**Data to examine:**
>>>>>

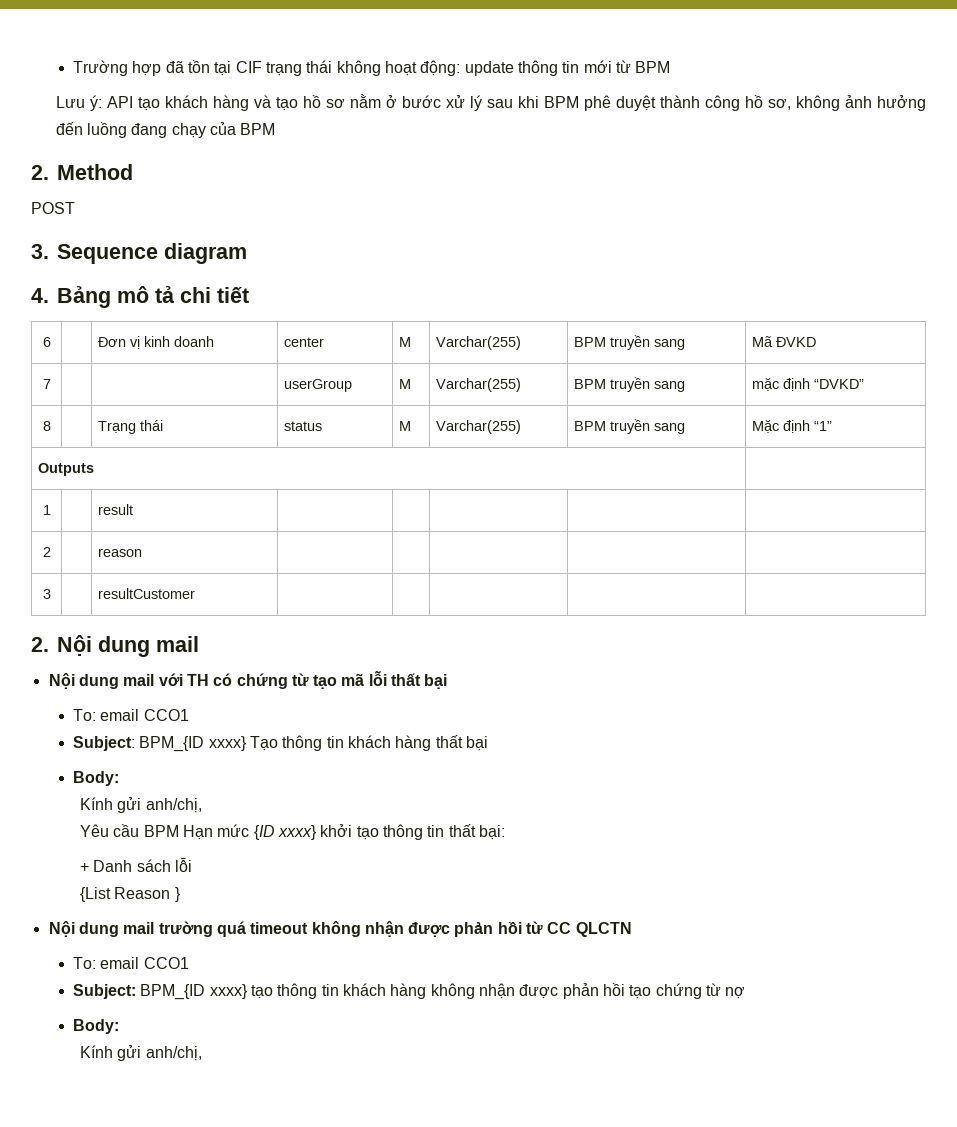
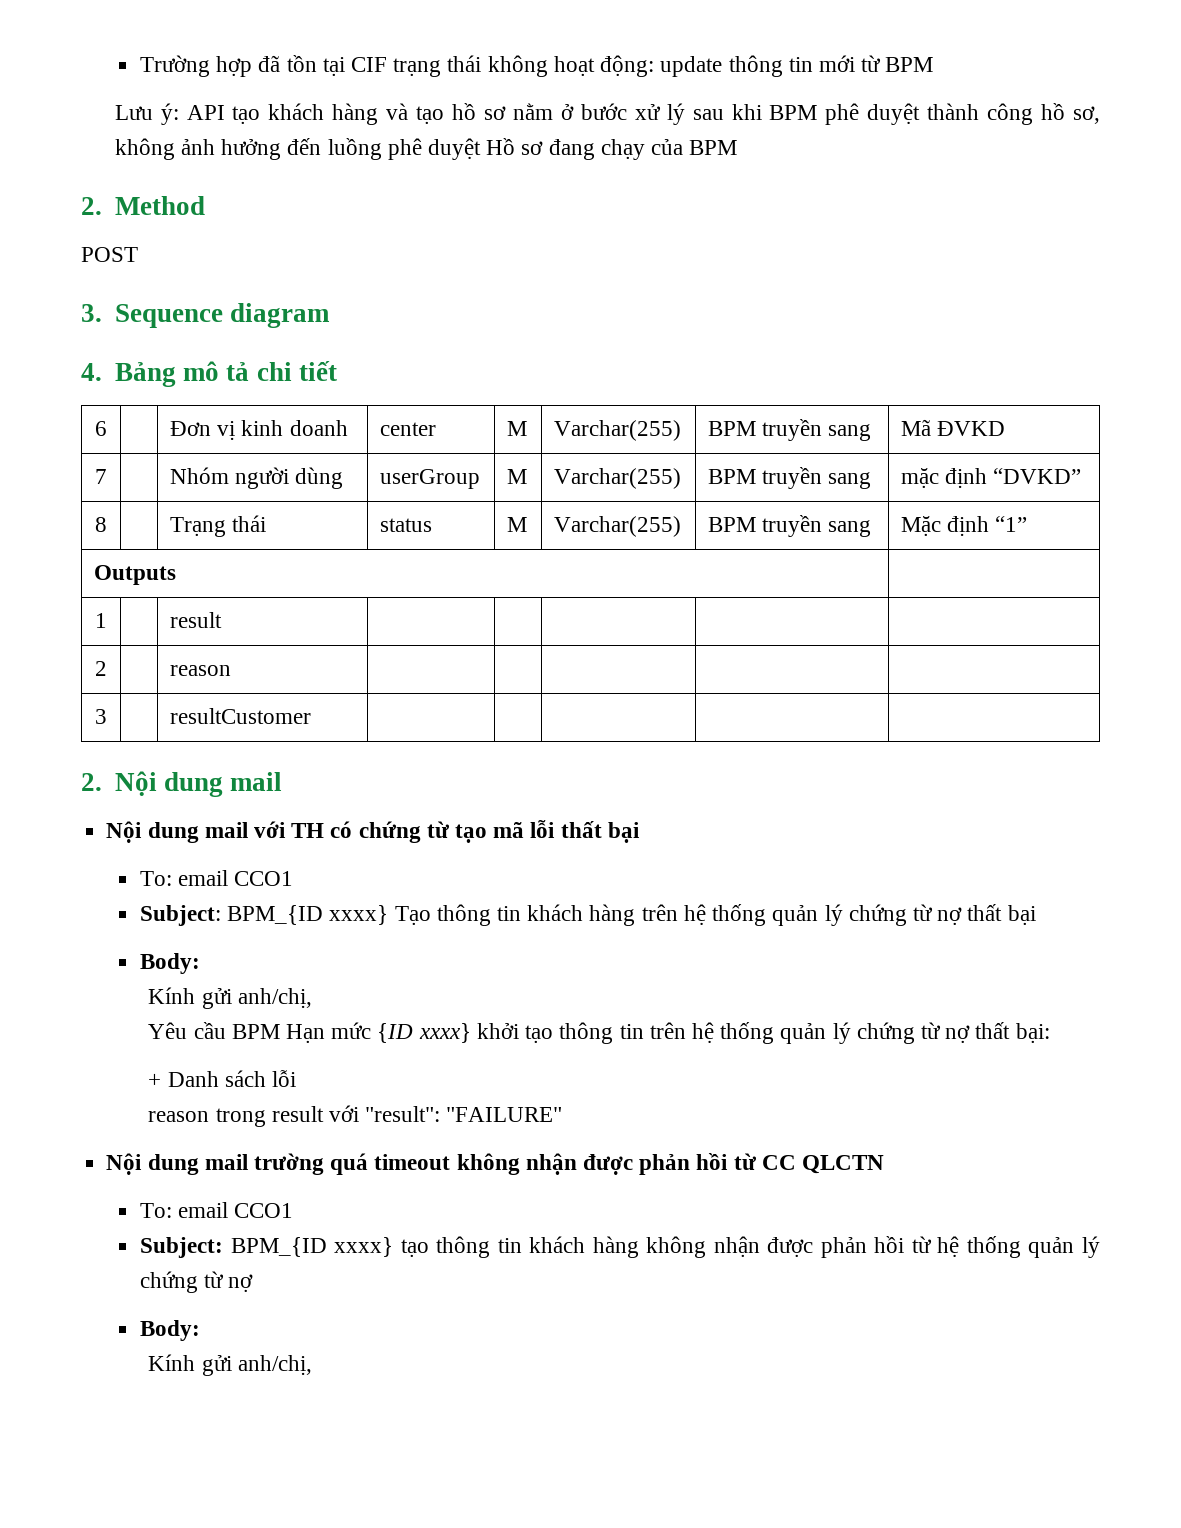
(127, 130) none -> [387,138,544,160] phê duyệt Hồ sơ
(51, 384) none -> [170,467,344,489] Nhóm người dùng
(432, 743) none -> [641,904,963,926] trên hệ thống quản lý chứng từ nợ
(445, 831) none -> [649,1022,971,1044] trên hệ thống quản lý chứng từ nợ
[80,887,181,902] {List Reason } -> [148,1105,563,1127] reason trong result với "result": "FAILURE"
[629,985,652,999] tạo -> [911,1236,1100,1258] từ hệ thống quản lý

<<<<<

Repeat the material exactly. Any picture in it should be dropped.

(127, 130) none -> [387,138,544,160] phê duyệt Hồ sơ
(51, 384) none -> [170,467,344,489] Nhóm người dùng
(432, 743) none -> [641,904,963,926] trên hệ thống quản lý chứng từ nợ
(445, 831) none -> [649,1022,971,1044] trên hệ thống quản lý chứng từ nợ
[80,887,181,902] {List Reason } -> [148,1105,563,1127] reason trong result với "result": "FAILURE"
[629,985,652,999] tạo -> [911,1236,1100,1258] từ hệ thống quản lý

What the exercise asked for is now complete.